Sabahları erken kalkar, ev halkı uyanmadan kahvesini içerdi. Sessizliği severdi, ama son zamanlarda o sessizlik bile içindeki karmaşayı susturamıyordu.
İş yerinde hep güçlü görünürdü. Soğukkanlı, çözüm odaklı, kontrollü. Ama ne zaman biri eleştirse, içinde ince bir öfke yükselirdi. O an fark etmese de, akşam eve geldiğinde kızının küçük bir hatasına gösterdiği büyük tepkide patlak verirdi o biriken duygu. Sonra gece olur başını yastığa koyar koymaz “Ben niye böyle davrandım?” sorusu çöküverirdi üzerine.
Kendine bile itiraf edemediği şeyler vardı. Belki yorulduğunu kabul edemediği için öfkeliydi. Belki anlaşılmadığını düşündüğü için sesi bu kadar yükseliyordu. Ama bunların hiçbirini henüz tam olarak bilmiyordu.(1.durak)
Bir sabah, kızı gözlerinin içine bakıp;
“Baba, sen beni sevmiyor musun!? bana böyle bağırınca sanki artık beni sevmiyorsun gibi oluyor.” deyince
kelimeler bir kurşun gibi yüreğine saplandı.
İşte o an, o ilk çatlak oluştu.
Yıllardır inşa ettiği “ben böyleyim” duvarı, o küçük cümlede sarsıldı.

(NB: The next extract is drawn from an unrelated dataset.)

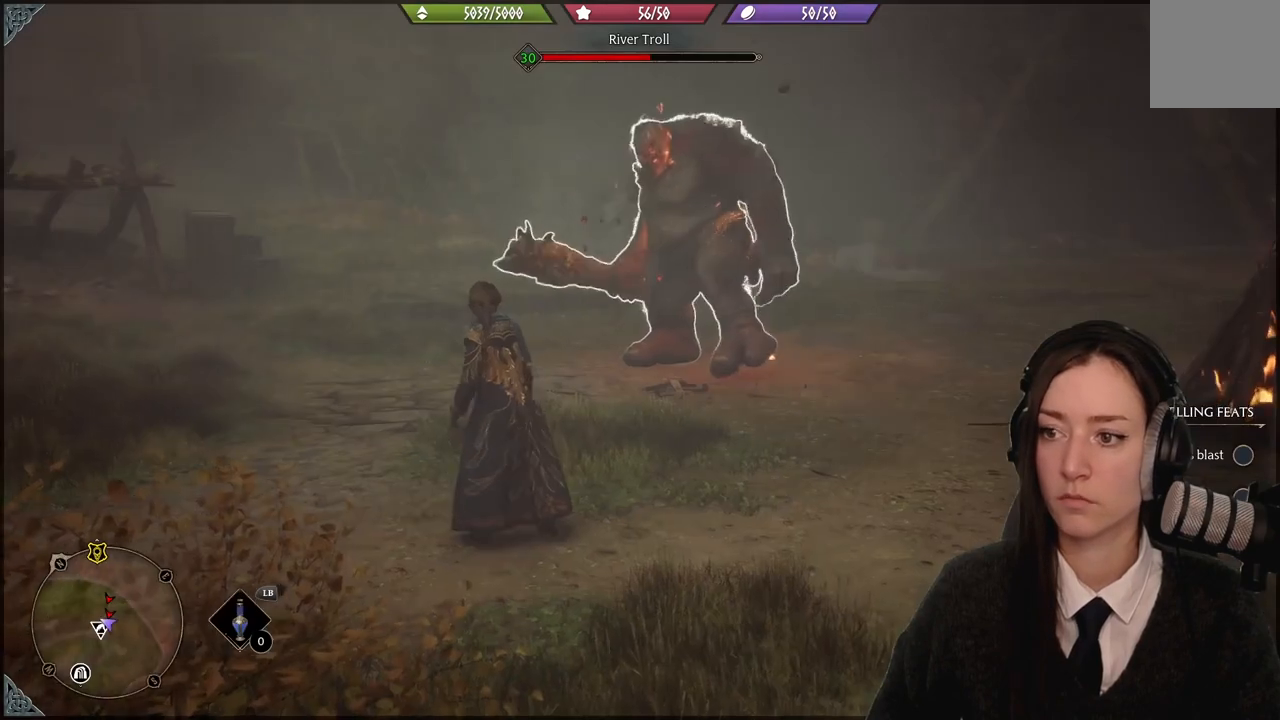
{"buttons": [], "left_stick": "center", "right_stick": "center", "events": [[101, "left_stick", "center"]]}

O günden sonra bazı şeyleri fark etmeye başladı.(2.durak)
Bir arkadaşının sessiz kaldığı bir anda içsel olarak neden gerildiğini anlamaya çalıştı.
Toplantılarda kendini savunma ihtiyacının altında neyin yattığını merak etti.
Bir yerde okumuştu..
“Her öfkenin altında karşılanmamış bir ihtiyaç vardır.”
Bu cümleyi cebine koydu.
Derinlerde ne olduğunu merak ederek zamanla kendini dinlemeyi öğrendi. Kolay değildi bunu yapmak..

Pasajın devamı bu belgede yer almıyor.